Her desire to educate was the defense that Dr. Roxy offered. She said that:

...she made social media videos because she loved teaching and wanted to explain cosmetic surgery to people outside of the medical field.  

Loving teaching, sure. But loving the exposure, the follows, the likes, the customers, errrrr, patients her social media presence attracted. 

Among other things, Dr. Roxy took questions from her audience during her livestreams, which was presumably something of a distraction. 

One of the medical board's gripes with Dr. Roxy was that in 2018 and in 2021, the board had sent her warning letters, cautioning her about her social media work. 
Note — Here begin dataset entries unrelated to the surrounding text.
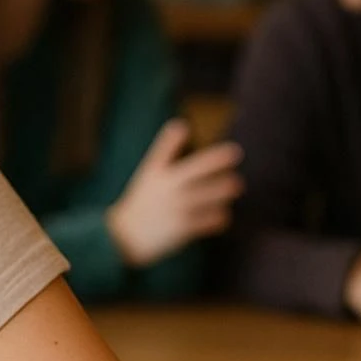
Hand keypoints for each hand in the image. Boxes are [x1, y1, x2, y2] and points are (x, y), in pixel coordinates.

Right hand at [106, 120, 243, 267]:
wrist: (124, 237)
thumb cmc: (142, 200)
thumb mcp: (149, 173)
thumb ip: (165, 150)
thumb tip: (182, 124)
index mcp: (156, 172)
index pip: (165, 150)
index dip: (176, 138)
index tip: (194, 129)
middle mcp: (167, 188)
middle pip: (195, 170)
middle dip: (216, 161)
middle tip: (236, 153)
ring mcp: (176, 208)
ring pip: (208, 196)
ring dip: (224, 190)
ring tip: (236, 186)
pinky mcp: (183, 228)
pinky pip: (209, 221)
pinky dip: (220, 217)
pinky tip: (223, 214)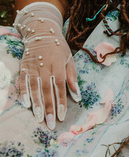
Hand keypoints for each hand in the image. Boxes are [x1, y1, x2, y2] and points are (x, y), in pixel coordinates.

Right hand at [14, 2, 80, 129]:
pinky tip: (26, 105)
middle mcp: (45, 67)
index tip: (62, 116)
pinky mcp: (23, 67)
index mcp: (59, 65)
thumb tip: (77, 97)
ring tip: (38, 119)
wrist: (42, 32)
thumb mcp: (69, 59)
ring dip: (36, 104)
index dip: (61, 102)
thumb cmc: (59, 48)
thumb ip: (72, 77)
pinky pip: (23, 82)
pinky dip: (24, 93)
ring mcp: (33, 67)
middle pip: (47, 90)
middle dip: (49, 108)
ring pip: (34, 88)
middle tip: (50, 124)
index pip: (60, 86)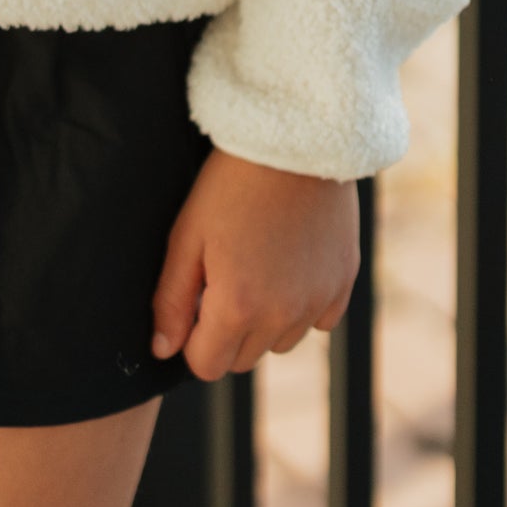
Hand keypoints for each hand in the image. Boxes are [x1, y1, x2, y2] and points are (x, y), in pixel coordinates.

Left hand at [151, 150, 359, 380]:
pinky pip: (319, 321)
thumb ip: (171, 300)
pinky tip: (290, 265)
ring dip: (264, 321)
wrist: (295, 141)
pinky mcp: (343, 284)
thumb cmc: (230, 184)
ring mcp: (317, 302)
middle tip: (222, 278)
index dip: (192, 340)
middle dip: (225, 331)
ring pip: (281, 342)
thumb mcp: (187, 236)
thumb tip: (163, 349)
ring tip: (256, 266)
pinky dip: (302, 305)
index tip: (193, 303)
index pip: (206, 366)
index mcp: (237, 307)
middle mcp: (281, 315)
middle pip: (243, 359)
In the second letter, the board secretary recommended Dr. Grawe take remedial education courses about plastic surgery and “professionalism/ethics.”

She did take some classes, but this didn't result in the board-desired outcome. She kept on broadcasting up until a few weeks before her license was suspended.  

I'm not a big fan of cosmetic procedures. On the one hand, sure, it's your life, it's your money, do what you want with it. On the other hand - which is the hand I favor - couldn't a plastic surgeon's talent, skills, education, abilities be put to better use helping people who were in need of more than a tummy tuck or a Brazilian Butt Lift. 

Dr. Roxy's license has been permanently revoked. And my understanding is that, once you've lost your license in one state, you can't just cross the state border and hang a new shingle out. She has the right to appeal, and the revocation may well be overturned. 

But given that there are plenty of areas in the country where there's inadequate healthcare - and, I suspect, there are plenty of them in Ohio - why not just tell Dr. Grawe that she's free to practice family medicine. Or work in an ER. Or a nursing home. Or a hospice. Just not squander her time and talent on liposuction, etc., however lucrative such procedures might be. No more Dr. Roxy on Tik Tok and Insta, and for a vainglorious doctor, that'd be a loss. But she'd still be a doctor, and, presumably, she became a doctor because she had a desire at some point in her life to help people. 

I'd be happy to give Dr. Grawe a chance. Hopefully, she wouldn't be too far gone around the narcissistic bend to take it.

The motto of her practice was "Let your beauty be magnified and your confidence soar with ROXY plastic surgery."

Maybe Dr. Grawe's got some inner beauty she could magnify yet.